Career Change: When the pain of staying exceeds the pain of movement

“I finally had enough.” Stan said. Having endured 14 years of low enjoyment, high pressure, work at a large corporation in Stamford, CT, Stan said that he had stayed so long because thoughts of leaving either left him confused or anxious. Finally, after a so-so year end review, he thought to himself that he had stayed only because he never was forced to leave. His reviews had always been above average. Now, he started to worry that his job could be in jeopardy. With lack of security on top of dislike for his job, he finally “had enough.”
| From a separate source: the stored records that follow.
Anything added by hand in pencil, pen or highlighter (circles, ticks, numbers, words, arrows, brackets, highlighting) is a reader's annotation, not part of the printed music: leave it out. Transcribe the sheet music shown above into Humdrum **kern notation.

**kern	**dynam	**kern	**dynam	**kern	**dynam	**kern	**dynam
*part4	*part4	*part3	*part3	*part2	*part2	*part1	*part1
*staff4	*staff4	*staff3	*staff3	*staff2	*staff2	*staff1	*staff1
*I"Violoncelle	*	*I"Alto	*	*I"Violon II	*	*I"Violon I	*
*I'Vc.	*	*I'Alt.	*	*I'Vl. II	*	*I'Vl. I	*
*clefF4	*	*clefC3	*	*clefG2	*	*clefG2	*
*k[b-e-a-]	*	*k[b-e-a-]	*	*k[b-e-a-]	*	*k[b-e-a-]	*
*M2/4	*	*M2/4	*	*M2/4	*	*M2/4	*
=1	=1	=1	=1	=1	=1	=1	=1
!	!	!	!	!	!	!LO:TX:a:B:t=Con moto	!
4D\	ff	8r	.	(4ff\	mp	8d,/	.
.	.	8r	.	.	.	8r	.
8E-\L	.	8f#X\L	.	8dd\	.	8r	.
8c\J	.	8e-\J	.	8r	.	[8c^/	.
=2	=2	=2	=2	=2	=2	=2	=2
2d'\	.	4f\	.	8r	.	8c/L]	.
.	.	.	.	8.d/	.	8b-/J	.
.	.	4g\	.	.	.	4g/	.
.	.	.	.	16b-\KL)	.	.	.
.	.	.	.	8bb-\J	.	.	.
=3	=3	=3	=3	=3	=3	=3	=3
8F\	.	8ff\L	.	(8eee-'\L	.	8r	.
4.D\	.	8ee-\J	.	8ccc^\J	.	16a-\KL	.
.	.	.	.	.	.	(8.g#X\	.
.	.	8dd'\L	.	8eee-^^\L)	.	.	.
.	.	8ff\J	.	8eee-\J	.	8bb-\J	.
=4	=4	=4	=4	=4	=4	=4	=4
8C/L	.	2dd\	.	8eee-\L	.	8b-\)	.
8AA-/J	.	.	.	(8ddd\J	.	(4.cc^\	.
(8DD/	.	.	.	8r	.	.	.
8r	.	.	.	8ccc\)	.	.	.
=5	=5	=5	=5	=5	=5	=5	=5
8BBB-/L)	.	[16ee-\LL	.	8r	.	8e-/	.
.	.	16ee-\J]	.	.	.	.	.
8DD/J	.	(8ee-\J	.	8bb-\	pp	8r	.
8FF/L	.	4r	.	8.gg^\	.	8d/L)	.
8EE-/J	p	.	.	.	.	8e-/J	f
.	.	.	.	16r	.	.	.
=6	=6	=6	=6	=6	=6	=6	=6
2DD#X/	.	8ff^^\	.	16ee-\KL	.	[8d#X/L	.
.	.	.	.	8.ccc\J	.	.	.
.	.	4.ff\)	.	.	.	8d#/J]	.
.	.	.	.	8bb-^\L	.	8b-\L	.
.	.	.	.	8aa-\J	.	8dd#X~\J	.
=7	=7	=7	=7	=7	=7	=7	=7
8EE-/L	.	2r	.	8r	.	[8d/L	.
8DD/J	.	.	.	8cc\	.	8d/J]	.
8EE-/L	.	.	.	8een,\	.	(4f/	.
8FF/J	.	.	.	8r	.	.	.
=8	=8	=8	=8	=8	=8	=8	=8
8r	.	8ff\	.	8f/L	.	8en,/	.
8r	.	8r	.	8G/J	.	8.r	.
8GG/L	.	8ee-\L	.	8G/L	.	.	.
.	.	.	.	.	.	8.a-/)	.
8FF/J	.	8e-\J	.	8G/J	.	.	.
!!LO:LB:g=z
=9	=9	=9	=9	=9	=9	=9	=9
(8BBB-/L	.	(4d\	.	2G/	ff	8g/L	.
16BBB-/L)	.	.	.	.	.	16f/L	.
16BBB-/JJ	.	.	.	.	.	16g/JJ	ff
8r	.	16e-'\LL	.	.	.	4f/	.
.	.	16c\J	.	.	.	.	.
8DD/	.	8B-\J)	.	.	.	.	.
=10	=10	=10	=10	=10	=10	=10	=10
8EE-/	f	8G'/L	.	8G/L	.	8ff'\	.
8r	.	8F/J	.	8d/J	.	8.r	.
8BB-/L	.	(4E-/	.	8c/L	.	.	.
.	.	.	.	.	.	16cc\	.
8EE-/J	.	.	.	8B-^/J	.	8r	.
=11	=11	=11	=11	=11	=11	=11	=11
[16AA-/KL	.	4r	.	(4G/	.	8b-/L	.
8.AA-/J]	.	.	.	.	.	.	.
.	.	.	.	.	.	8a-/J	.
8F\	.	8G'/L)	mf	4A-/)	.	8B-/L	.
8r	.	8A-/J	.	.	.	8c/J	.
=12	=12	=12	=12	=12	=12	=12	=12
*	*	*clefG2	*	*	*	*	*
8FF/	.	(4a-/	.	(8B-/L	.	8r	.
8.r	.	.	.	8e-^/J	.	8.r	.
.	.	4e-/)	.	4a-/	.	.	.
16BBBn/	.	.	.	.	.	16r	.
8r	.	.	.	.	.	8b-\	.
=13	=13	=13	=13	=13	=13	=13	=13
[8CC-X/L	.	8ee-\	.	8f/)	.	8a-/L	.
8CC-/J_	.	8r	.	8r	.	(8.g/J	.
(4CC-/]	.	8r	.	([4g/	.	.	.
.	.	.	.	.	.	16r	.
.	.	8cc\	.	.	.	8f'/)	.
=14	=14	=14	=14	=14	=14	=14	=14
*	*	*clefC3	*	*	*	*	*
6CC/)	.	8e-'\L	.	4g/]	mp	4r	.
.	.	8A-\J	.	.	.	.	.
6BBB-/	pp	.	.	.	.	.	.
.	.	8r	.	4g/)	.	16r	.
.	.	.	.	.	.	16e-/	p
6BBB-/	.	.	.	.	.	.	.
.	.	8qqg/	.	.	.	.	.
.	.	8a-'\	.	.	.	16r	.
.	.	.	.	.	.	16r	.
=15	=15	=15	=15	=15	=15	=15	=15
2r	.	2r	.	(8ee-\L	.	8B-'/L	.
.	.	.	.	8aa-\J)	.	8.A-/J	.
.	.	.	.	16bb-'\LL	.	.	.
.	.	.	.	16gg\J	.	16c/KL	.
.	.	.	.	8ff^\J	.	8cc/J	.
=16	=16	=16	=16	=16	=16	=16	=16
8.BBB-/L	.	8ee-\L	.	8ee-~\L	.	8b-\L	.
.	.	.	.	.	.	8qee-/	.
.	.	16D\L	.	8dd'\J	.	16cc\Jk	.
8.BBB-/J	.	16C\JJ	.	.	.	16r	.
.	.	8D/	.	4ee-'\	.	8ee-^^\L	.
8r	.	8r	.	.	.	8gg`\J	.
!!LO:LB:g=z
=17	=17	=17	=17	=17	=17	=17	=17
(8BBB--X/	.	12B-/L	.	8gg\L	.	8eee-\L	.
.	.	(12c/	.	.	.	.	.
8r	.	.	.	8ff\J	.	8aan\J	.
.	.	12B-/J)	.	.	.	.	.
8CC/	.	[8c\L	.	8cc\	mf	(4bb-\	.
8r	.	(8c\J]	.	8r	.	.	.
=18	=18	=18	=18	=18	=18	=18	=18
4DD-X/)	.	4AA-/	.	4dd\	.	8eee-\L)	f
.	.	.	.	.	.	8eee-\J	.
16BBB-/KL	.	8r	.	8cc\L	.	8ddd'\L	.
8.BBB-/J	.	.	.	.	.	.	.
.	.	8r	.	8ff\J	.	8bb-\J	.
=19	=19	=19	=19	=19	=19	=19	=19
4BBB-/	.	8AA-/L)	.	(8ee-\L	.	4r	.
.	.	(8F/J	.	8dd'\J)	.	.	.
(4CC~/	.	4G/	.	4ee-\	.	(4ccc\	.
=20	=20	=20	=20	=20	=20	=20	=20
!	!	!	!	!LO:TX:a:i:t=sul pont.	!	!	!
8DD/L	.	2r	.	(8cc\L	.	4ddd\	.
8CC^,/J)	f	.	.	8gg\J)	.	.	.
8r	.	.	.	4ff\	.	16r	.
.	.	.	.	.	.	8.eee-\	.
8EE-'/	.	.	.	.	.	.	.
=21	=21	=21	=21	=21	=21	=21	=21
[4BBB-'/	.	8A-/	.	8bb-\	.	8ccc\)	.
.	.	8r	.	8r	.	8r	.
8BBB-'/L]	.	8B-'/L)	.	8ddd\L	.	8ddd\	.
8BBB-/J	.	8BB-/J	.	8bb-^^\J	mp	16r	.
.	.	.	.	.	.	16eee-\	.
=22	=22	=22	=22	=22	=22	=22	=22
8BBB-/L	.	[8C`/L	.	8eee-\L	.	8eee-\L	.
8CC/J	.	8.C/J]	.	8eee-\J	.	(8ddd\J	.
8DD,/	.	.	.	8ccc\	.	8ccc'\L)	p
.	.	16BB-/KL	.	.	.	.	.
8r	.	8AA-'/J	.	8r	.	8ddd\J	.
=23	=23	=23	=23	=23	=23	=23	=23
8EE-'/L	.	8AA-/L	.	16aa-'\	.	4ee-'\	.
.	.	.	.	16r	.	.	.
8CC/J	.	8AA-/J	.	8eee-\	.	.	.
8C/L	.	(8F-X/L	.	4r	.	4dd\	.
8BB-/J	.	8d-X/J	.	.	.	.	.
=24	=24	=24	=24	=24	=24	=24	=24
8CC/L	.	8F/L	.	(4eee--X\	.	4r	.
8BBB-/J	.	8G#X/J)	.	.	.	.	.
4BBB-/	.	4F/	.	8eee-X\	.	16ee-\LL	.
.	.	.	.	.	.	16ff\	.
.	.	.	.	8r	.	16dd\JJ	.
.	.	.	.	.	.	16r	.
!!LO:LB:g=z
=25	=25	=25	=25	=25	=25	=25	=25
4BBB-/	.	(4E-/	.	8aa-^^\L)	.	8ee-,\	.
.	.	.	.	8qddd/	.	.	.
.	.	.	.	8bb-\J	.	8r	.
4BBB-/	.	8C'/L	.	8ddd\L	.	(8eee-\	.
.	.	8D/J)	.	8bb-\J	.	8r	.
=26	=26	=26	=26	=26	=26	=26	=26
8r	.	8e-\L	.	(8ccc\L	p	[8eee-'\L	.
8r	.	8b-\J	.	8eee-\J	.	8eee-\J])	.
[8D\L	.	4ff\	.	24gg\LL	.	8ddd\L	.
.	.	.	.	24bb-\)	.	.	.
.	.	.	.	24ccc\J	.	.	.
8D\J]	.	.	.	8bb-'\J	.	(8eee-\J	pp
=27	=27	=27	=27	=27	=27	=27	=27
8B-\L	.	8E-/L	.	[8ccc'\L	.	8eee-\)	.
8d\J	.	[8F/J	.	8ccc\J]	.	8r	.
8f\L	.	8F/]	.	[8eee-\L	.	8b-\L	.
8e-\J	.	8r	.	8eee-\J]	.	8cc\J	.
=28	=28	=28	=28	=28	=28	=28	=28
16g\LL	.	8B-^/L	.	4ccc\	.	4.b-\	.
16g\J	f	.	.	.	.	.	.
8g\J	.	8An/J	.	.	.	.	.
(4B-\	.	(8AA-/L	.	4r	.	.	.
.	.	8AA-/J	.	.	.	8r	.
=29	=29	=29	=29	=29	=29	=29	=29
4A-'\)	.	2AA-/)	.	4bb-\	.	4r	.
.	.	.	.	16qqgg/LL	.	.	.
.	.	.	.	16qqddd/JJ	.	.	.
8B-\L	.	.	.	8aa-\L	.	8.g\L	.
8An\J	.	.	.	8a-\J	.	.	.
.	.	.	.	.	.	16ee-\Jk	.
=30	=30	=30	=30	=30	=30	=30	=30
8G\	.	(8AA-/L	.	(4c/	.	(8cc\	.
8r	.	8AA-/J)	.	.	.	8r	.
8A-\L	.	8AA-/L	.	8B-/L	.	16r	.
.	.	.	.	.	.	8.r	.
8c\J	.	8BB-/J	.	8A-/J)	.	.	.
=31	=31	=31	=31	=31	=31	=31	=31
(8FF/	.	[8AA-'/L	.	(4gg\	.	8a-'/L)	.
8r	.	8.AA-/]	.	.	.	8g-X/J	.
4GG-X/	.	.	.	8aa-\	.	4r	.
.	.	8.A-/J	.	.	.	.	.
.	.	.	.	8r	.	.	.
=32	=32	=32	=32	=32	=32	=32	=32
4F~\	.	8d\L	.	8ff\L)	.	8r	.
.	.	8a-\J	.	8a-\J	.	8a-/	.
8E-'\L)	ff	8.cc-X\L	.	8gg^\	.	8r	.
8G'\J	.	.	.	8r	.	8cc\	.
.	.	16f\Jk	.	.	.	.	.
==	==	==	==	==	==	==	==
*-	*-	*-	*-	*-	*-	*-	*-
Through the years of working with career changers, I’ve noticed that most people do not move unless forced. As you examine your career in 2016, consider that you are in a much better position to change careers when you are not desperate.  A few years ago, Pfizer’s Connecticut reorganization set in motion a process that disrupted hundreds of jobs in Southeastern, CT.  Those that met with me in anticipation of the move (the rumor mill was in high well before the official announcement) pretty much all did very well in transition.  Career change takes time.  Those who sought help from a career coach before getting terminated were in good position to seek new employment compared to those who waited until they were officially unemployed.  
General Electric is undergoing a similar transition in 2016. Those in Fairfield County who either work for GE or who are dependent on GE’s presence (lots of vendors that service GE are worried) should embrace the “pain of movement” now.